Can you render everything in the material from the line containing "SolarEdge Go: undefined" down to the line containing "- JX1 Mobile 2023: undefined" as a Markdown table with the columns "Entry No." and "Text," one row per line, blank lines left out?

+++

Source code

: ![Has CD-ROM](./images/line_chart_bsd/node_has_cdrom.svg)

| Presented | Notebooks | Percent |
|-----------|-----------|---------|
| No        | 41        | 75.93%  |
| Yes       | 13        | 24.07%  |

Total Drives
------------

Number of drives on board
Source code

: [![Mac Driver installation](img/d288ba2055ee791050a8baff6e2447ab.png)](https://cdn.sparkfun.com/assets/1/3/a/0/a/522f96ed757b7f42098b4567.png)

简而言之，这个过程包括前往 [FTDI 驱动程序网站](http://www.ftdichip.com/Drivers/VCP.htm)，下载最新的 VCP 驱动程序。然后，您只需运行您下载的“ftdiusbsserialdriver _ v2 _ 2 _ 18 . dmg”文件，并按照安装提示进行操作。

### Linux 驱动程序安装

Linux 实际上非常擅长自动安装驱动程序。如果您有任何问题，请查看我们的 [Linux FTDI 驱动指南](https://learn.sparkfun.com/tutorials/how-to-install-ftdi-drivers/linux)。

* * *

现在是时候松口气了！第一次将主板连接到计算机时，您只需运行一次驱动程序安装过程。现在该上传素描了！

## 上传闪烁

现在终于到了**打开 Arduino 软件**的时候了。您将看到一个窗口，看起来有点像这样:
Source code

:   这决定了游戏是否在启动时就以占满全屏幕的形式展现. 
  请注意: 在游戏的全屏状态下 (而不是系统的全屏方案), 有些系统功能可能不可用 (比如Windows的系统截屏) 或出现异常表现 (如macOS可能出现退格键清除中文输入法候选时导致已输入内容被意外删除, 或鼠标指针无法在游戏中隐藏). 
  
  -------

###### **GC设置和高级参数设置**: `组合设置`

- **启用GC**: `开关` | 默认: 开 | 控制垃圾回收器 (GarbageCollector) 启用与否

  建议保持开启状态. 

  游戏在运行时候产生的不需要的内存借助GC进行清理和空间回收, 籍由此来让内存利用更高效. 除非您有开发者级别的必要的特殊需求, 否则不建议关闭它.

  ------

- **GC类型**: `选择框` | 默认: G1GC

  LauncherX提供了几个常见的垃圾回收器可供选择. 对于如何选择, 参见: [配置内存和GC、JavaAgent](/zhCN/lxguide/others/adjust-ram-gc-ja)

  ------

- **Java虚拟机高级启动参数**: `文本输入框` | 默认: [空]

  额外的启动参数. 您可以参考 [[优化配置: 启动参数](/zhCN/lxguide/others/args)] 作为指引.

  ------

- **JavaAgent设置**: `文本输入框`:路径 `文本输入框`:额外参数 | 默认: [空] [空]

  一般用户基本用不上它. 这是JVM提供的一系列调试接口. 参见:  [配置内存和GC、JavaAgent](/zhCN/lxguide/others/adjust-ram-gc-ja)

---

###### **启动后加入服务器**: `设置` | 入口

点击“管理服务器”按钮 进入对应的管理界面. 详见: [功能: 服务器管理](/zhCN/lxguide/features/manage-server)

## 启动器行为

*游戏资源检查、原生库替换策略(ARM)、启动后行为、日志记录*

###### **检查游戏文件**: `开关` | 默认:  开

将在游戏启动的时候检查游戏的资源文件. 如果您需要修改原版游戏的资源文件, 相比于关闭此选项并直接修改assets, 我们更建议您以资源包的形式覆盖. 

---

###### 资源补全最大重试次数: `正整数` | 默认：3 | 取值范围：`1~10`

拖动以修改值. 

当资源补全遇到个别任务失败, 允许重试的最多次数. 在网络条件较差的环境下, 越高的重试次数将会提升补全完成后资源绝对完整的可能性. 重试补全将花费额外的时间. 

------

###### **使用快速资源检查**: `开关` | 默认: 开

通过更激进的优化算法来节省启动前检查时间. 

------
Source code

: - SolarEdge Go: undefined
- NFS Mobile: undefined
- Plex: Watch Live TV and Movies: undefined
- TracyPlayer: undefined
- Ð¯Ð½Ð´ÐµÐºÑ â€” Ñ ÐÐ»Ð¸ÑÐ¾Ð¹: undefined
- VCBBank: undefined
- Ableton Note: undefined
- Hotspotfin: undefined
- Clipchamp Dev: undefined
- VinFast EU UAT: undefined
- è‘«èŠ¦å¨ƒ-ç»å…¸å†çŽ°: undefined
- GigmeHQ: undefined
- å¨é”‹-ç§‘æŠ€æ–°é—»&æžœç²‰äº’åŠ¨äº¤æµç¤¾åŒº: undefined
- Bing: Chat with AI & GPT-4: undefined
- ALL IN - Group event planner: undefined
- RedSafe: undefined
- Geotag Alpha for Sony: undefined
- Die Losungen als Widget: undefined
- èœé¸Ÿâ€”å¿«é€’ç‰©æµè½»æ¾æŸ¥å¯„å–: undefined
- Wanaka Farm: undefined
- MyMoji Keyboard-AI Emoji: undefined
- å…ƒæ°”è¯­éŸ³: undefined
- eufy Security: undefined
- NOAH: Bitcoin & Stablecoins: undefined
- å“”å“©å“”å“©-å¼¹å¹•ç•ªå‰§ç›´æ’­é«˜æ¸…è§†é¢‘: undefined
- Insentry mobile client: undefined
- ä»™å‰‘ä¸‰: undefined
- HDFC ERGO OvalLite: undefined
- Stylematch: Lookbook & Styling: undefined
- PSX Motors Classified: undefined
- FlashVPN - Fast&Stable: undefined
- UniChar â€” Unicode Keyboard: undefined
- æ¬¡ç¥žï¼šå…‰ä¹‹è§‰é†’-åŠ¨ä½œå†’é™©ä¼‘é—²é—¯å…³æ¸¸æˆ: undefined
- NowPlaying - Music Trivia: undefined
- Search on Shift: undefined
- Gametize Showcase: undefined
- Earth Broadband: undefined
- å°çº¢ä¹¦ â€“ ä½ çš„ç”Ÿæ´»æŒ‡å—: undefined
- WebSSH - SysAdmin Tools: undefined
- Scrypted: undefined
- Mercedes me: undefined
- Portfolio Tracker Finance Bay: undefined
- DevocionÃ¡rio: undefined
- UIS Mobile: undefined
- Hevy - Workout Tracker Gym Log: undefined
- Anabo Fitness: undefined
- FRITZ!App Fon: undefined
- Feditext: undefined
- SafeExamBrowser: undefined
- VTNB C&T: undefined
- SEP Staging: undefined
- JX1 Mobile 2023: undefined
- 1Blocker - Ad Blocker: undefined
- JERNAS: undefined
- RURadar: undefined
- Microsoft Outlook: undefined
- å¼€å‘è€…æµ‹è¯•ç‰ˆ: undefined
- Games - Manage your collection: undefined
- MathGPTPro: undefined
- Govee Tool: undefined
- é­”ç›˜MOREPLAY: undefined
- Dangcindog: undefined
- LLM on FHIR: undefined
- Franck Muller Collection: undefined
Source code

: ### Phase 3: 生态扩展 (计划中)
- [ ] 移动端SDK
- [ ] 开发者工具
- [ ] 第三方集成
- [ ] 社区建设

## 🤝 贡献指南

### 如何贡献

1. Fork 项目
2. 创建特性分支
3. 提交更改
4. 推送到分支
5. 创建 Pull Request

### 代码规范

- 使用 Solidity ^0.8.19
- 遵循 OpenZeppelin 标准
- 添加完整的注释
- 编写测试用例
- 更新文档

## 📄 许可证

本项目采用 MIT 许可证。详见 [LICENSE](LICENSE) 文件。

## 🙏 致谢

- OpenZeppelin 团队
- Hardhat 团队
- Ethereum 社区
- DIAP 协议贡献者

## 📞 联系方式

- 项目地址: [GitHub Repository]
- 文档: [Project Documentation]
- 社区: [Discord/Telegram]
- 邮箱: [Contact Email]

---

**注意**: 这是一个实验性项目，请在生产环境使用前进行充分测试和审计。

+++

--- Reply ---
| Entry No. | Text |
|---|---|
| 1 | : - SolarEdge Go: undefined |
| 2 | - NFS Mobile: undefined |
| 3 | - Plex: Watch Live TV and Movies: undefined |
| 4 | - TracyPlayer: undefined |
| 5 | - Ð¯Ð½Ð´ÐµÐºÑ â€” Ñ ÐÐ»Ð¸ÑÐ¾Ð¹: undefined |
| 6 | - VCBBank: undefined |
| 7 | - Ableton Note: undefined |
| 8 | - Hotspotfin: undefined |
| 9 | - Clipchamp Dev: undefined |
| 10 | - VinFast EU UAT: undefined |
| 11 | - è‘«èŠ¦å¨ƒ-ç»å…¸å†çŽ°: undefined |
| 12 | - GigmeHQ: undefined |
| 13 | - å¨é”‹-ç§‘æŠ€æ–°é—»&æžœç²‰äº’åŠ¨äº¤æµç¤¾åŒº: undefined |
| 14 | - Bing: Chat with AI & GPT-4: undefined |
| 15 | - ALL IN - Group event planner: undefined |
| 16 | - RedSafe: undefined |
| 17 | - Geotag Alpha for Sony: undefined |
| 18 | - Die Losungen als Widget: undefined |
| 19 | - èœé¸Ÿâ€”å¿«é€’ç‰©æµè½»æ¾æŸ¥å¯„å–: undefined |
| 20 | - Wanaka Farm: undefined |
| 21 | - MyMoji Keyboard-AI Emoji: undefined |
| 22 | - å…ƒæ°”è¯­éŸ³: undefined |
| 23 | - eufy Security: undefined |
| 24 | - NOAH: Bitcoin & Stablecoins: undefined |
| 25 | - å“”å“©å“”å“©-å¼¹å¹•ç•ªå‰§ç›´æ’­é«˜æ¸…è§†é¢‘: undefined |
| 26 | - Insentry mobile client: undefined |
| 27 | - ä»™å‰‘ä¸‰: undefined |
| 28 | - HDFC ERGO OvalLite: undefined |
| 29 | - Stylematch: Lookbook & Styling: undefined |
| 30 | - PSX Motors Classified: undefined |
| 31 | - FlashVPN - Fast&Stable: undefined |
| 32 | - UniChar â€” Unicode Keyboard: undefined |
| 33 | - æ¬¡ç¥žï¼šå…‰ä¹‹è§‰é†’-åŠ¨ä½œå†’é™©ä¼‘é—²é—¯å…³æ¸¸æˆ: undefined |
| 34 | - NowPlaying - Music Trivia: undefined |
| 35 | - Search on Shift: undefined |
| 36 | - Gametize Showcase: undefined |
| 37 | - Earth Broadband: undefined |
| 38 | - å°çº¢ä¹¦ â€“ ä½ çš„ç”Ÿæ´»æŒ‡å—: undefined |
| 39 | - WebSSH - SysAdmin Tools: undefined |
| 40 | - Scrypted: undefined |
| 41 | - Mercedes me: undefined |
| 42 | - Portfolio Tracker Finance Bay: undefined |
| 43 | - DevocionÃ¡rio: undefined |
| 44 | - UIS Mobile: undefined |
| 45 | - Hevy - Workout Tracker Gym Log: undefined |
| 46 | - Anabo Fitness: undefined |
| 47 | - FRITZ!App Fon: undefined |
| 48 | - Feditext: undefined |
| 49 | - SafeExamBrowser: undefined |
| 50 | - VTNB C&T: undefined |
| 51 | - SEP Staging: undefined |
| 52 | - JX1 Mobile 2023: undefined |